═══ Excerpt to read ═══

Last August Sheik Qaradawi seemed to imply that all Americans in Iraq
could be targets. Asked whether that included civilians, the sheik
responded with a question, "Are there civilians in Iraq?" In the
ensuing uproar across the region he issued a clarification, suggesting
that he meant only those who abetted the occupation, and pointed out
that he had previously condemned beheadings.
Yet late last month, right after the renewed United States assault on
Falluja, the sheik again put the Islamic seal of approval on anyone
fighting back.
"Resistance is a legitimate matter - even more, it is a duty," he said
on television.
While few Muslims argue with the right to resist a military occupation,
the problem is that such sweeping, ill-defined statements are
interpreted as a mandate to undertake any violence, no matter how
vicious.
"You condemn the beheading and then on a different question you say
anybody who supports the occupation is worth fighting," said Jamal
Khashoggi, a Saudi expert on Islamic movements. "So the message does
not sink in."
In November, 26 prominent Saudi clerics signed a petition supporting
the "defensive jihad" in Iraq. Although their statement ruled out
attacking relief workers or other uninvolved parties, it was
interpreted as a signal for Saudis to volunteer. Osama bin Laden and
his followers emerged from a similar call 25 years ago to fight in
Afghanistan, a fight that they subsequently spread around the globe.
The discussion on the reinterpretation of Islam remains largely
confined to an intellectual elite, but even raising the topic erodes
the taboo that the religion and those schooled in it are somehow
infallible. There are no opinion polls on the subject, but in talking
to people on the streets, one gets the sense that they are grappling
with these issues within their own understanding of their faith.
Some utterly reject any criticism and immediately identify Prime
Minister Ariel Sharon and President Bush as those bearing the most
responsibility for the butchery. They inevitably also mention the abuse
of prisoners at Abu Ghraib as needing to be avenged.
But others exhibit a certain introspection.
One sense of the growing public dismay in the Arab world is the muted
reaction to the Falluja assault last month compared with the one six
months ago. This has been partly attributed to the atrocities committed
by the insurgents, including suicide attacks killing many Iraqis.

═══ Data section ═══

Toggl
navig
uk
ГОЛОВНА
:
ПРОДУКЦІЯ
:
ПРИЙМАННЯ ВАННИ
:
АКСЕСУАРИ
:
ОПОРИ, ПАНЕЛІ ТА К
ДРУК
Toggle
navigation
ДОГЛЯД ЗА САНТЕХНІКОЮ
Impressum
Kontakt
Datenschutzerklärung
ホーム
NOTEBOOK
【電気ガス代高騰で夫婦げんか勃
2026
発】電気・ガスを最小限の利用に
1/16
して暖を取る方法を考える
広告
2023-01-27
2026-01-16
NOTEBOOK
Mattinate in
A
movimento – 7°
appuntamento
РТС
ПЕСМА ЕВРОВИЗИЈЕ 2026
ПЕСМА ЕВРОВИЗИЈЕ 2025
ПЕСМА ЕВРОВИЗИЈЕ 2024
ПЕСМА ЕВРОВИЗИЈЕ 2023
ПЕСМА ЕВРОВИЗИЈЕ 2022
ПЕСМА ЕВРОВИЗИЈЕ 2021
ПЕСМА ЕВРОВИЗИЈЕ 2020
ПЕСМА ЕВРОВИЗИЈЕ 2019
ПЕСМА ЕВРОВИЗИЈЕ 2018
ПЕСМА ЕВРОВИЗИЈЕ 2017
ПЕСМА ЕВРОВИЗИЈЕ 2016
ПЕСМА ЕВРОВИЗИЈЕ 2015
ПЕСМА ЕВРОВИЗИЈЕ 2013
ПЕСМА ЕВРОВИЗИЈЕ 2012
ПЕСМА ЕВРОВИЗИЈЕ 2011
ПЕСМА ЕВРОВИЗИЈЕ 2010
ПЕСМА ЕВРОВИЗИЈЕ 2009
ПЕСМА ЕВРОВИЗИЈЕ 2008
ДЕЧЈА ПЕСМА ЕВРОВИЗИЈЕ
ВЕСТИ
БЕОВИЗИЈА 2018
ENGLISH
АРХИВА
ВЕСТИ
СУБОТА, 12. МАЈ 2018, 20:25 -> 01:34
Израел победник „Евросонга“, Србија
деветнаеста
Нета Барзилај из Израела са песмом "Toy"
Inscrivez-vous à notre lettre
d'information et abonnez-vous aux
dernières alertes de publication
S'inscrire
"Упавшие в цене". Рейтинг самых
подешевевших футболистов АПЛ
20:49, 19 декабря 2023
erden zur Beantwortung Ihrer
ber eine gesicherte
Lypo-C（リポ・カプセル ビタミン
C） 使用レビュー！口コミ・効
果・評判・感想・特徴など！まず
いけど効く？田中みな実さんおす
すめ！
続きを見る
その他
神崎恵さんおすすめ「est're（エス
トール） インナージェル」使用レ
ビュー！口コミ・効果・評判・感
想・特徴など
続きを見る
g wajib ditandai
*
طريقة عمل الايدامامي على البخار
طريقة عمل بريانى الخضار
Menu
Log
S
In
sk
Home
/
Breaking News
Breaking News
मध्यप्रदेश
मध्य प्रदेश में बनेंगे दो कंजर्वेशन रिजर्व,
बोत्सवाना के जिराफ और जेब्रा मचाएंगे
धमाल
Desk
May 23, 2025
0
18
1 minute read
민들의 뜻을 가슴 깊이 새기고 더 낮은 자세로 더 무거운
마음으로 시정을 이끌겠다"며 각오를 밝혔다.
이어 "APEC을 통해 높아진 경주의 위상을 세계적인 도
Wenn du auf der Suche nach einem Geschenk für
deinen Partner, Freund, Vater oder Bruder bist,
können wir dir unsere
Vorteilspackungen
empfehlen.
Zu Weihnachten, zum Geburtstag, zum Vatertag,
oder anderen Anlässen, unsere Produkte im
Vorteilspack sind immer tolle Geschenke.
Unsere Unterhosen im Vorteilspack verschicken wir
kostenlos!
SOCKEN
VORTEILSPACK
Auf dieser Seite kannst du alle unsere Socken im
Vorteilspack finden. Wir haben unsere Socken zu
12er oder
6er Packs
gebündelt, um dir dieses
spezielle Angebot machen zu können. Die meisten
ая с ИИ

═══

• Apply what you read:
(1) Name every person the article on Muslim clerics and Iraq identifies by name, in the order they first appear.
(2) Reproduce the article on Muslim clerics and Iraq word for word, starting with "But others exhibit" and going on through "killing many Iraqis.".
Work only from the article on Muslim clerics and the fighting in Iraq, not from the listing.

• Results:
(1) Sheik Qaradawi, Jamal Khashoggi, Osama bin Laden, Ariel Sharon, President Bush

(2)
But others exhibit a certain introspection.
One sense of the growing public dismay in the Arab world is the muted
reaction to the Falluja assault last month compared with the one six
months ago. This has been partly attributed to the atrocities committed
by the insurgents, including suicide attacks killing many Iraqis.